Why am I a gardener? What were the influences that made me fall in love with all things green. Well there are and were many influences of course, but the two voices that stand out most for me belong to my childhood.
“So where do you think you’re going to missy?” It was my Mom’s voice I heard while on her knees, weeding in the front garden. There I was, in the hot near midday Zambian sun about to run away from home with my red gingham Dick Whittington pack on a stick, and a jersey just in case. “I am running away” I said with five year-old tearful gravitas. “Well, don’t forget your hat,” she said as she went back to the weeds. And that was all. Not a ‘don’t go.’ Not a ‘why my darling?’ Not even a ‘Don’t be a silly goose.’ Just a ‘don’t forget your hat.’
Briefly, I was in high dudgeon because of something I don’t remember now, but going to discuss it with the Queen of England to tell her about it, like Dick Whittington, appealed to me except I hadn’t reckoned on the common sense of my Mom to change my mind. So, to say I was sorry for making a fuss, she suggested that I came to help her weed ... wearing my hat of course.
"What's a weed?" I asked and she answered with another momism - "It's an important part of gardening, if you are going to be a gardener, then you can't be a lady gardener, you must work the soil and in turn it will reward you with untold treasures." Well my imagination got going then, and so together with my Mom, on my knees weeding, I learned not to be a lady gardener and I did indeed learn to work the soil. How right she was – the payback has been a life journey of love for things green and colourful, unfolding blossom by flower by plant in profusion.
The second voice of influence came a few years later, unexpectedly and easily.
“...now come along darlins, I know you’re going to do just fine. You have your sunshine, you have your own pots, you have the soil you ordered and you have really great neighbours. So now edibles, please show me what you can do”
It was school hols and I had been lazing about in the garden, reading the latest Nancy Drew, mystery. On my way to the kitchen to get something to drink, via our vegetable garden, I heard our ancient gardener Jimmy talking to someone, but when I got closer, there was no-one there. He grinned and told me he had been chatting to his newly planted seedlings – carrots, tomatoes, squash and beans. I laughed and cheekily said he was a nutty person and that he should find a girlfriend to talk to instead.

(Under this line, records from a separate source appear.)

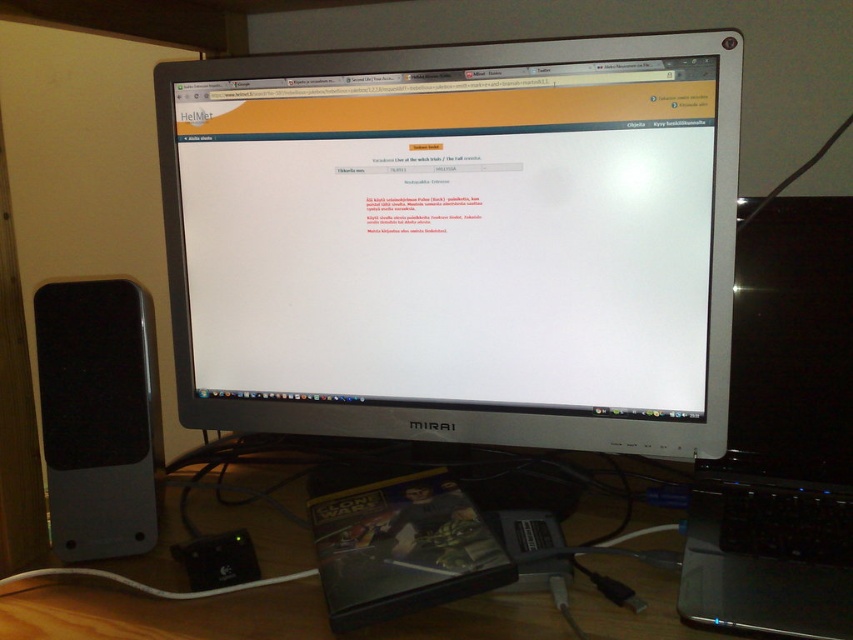
You are setting up a new desk and want to place the silver metallic monitor at center and the black glossy laptop at right. Given that the desk has limited vertical space, which device should you prioritize placing first to ensure they both fit?

The silver metallic monitor at center is taller than the black glossy laptop at right, so you should prioritize placing the silver metallic monitor at center first to ensure there is enough vertical space for both devices.

You are setting up a new workspace and want to place a plant between the silver metallic monitor at center and the black matte speaker at left. Based on their positions, where should you place the plant?

The silver metallic monitor at center is to the right of the black matte speaker at left, so you should place the plant between them, to the right of the black matte speaker at left and to the left of the silver metallic monitor at center.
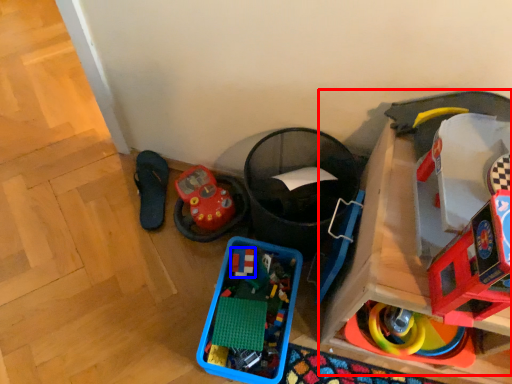
Question: Which object appears farthest to the camera in this image, toy (highlighted by a red box) or toy (highlighted by a blue box)?

Choices:
 (A) toy
 (B) toy

Answer: (B)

Well, that comment surprised the nearby scarecrow I think because it suddenly fell over. Jimmy moved fast to pick it up and ‘replant’ it saying “Sorry old chap, really have to see about getting you a new support stick.” Talking to a scarecrow? To carrot seeds? Shame I thought.
But if my Mom started it, Jimmy ended it as far as these early influences went. Jimmy the Gardener and his relationship with the plants in our (or should I say his) garden taught me about gardening from scratch; and he taught me more than the mere techniques and rules and what-to-dos of gardening. He taught me the art of gardening, and he taught me about gardening as a way of seeing, feeling, thinking and living.
He was strict about writing it all down too. “You are only half a gardener unless you know what you did last year so WRITE IT DOWN.”
Oh the mystery of a seed becoming a something else – even more magical to me than the making of a butterfly. I fell in love with trees and my thinking soared from acorns to oaks; the unfurling of my first rose bloom; the cascading beauty of fountains of golden shower creeper; the artistry of bonsai, the creativity of containers, the life force of the garden that lifted my spirits daily, even when the compost is not yet ready.
Jimmy said it and it turned out just that way. Gardening and plants in all forms shapes sizes colours and persuasions will teach you lessons that will last forever. He was a hard taskmaster and gobbled up my school holidays and exeunt weekends as if I had nothing else to do. I grumbled, I cried, I laughed but in the end I succumbed to his teaching and mentorship.
“Ask a Eucalyptus tree about fire and survival, or a cactus about conserving water, or an orchid about its pollination tricks” he would say ... “ Ask a weed about perseverance or a Rose about thorns and beauty, speak to Mint about greedy roots or a bulb about hibernation” he would offer. How right he was too when he taught me to embrace the change of seasons and the life they breathed into my world and the garden.
Life is a casserole of garden influences – there have been so many more in my life, but my Mom and Master Gardener Jimmy started it all ... and here I am today in my beloved garden, satisfaction personified, with my gardening journal clutched in my hand, talking to my plants and of course, wearing my hat!